D. D. T Jabavu took great interest in land when he became a founder and organiser of the Native Farmer’s Association (NFA), the NFA enjoyed membership of over 40 individuals. Following that came South African Natives Farmers Congress, the Cape African Teachers Association, the South African Federation of African Teachers as well as the Cape Native Voters Association.
He was also the president of the All African Convention, an umbrella organisation comprised numerous organisations opposing segregation legislations passed by J.B.M. Hertzog’s government.
Like his father, he would be one of the second-generation black elites who followed in their fathers’ footsteps to become well-known intellectuals and newspapermen. Together with Herbert Msane and Cleopas Kunene, D. D. T Jabavu would head the ANC newspaper, Abantu-Batho. Msane was the first-born son of one of the founders and editors of the ANC, Saul Msane, who was a contemporary of John Tengo Jabavu. In fact, when Msane was studying at Healdtown, he became Imvo Zabantsundu’s correspondent in Edendale.
The founding father and newspaper man
D. D. T Jabavu was well travelled. According to a write up by South African History Online, he attended a conference in Jerusalem and toured Europe in 1928. He visited the United States more than once, in 1931 and in 1937, he also visited India in 1949 where he met the then President, Dr. Rajendra Prasad, and the then Prime Minister, Jawaharalal Nehru.
D. D. T Jabavu also trained a choir in Lovedale and when the Royal family visited the area they were so pleased by the performance that medals were bestowed on him by King George VI and Queen Elizabeth. He was indeed a man of many talents. The Royal Society in London honoured him with a Bronze Medal for outstanding service to his continent.
South African History Online writes: “It was entirely fitting that public recognition on a national scale should be paid to the memory of Prof Jabavu, who was not only a teacher and interpreter, but also a mediator at the interface of race relations in Southern Africa. He was committed to constitutional, non-violent methods of political advocacy and was convinced that sound public opinion would in time result in real progress across the whole socio-political spectrum.”
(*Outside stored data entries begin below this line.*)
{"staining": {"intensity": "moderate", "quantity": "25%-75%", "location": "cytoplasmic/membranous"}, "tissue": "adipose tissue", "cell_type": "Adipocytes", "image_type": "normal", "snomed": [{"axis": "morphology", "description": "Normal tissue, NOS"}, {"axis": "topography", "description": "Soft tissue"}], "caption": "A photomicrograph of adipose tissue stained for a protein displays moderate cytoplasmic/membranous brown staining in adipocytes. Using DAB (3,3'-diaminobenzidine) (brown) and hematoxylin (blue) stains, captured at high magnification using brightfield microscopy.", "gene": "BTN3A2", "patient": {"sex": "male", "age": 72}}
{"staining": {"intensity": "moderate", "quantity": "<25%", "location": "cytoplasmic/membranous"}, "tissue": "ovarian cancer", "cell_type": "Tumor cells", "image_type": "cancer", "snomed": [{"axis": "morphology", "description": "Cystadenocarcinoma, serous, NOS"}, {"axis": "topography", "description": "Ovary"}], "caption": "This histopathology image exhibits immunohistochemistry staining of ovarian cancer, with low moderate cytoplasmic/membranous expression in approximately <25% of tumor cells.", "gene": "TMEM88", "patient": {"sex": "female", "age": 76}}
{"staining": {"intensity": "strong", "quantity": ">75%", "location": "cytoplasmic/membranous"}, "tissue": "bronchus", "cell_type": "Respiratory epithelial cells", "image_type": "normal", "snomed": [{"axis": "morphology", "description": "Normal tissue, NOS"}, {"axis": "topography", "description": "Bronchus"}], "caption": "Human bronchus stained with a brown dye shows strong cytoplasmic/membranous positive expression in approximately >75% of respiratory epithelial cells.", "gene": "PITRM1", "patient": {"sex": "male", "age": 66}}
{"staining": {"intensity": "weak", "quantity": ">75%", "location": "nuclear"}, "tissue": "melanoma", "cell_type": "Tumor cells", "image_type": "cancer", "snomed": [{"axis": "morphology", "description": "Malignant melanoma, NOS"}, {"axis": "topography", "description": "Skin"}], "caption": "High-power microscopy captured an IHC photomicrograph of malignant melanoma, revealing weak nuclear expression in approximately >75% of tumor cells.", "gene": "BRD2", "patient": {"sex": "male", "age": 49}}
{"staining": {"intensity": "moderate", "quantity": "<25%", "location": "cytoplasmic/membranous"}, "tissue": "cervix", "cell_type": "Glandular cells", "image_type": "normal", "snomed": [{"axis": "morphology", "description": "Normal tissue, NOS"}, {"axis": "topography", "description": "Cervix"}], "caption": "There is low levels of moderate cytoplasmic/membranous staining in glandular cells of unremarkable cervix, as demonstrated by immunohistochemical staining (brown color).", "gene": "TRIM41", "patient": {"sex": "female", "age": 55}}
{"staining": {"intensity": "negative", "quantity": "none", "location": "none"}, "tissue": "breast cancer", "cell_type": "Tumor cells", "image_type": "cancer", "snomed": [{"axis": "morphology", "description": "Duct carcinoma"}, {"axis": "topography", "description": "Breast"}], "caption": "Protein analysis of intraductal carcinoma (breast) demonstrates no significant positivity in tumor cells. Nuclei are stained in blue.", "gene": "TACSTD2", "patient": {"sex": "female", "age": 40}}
D. D. T Jabavu penned over 30 publications including books, pamphlets and chapters, both in isiXhosa and English. The highlight of his writing career must have been when he wrote his father’s biography titled: The Life of John Tengo Jabavu (1922). Notably, The Black Problem (1920), The Segregation Fallacy and Other Papers (1928) and IziDungulwana (1958) were his other publications, the last one preceded his last days on this side of the grave, where he joined his father and ancestors on the other side.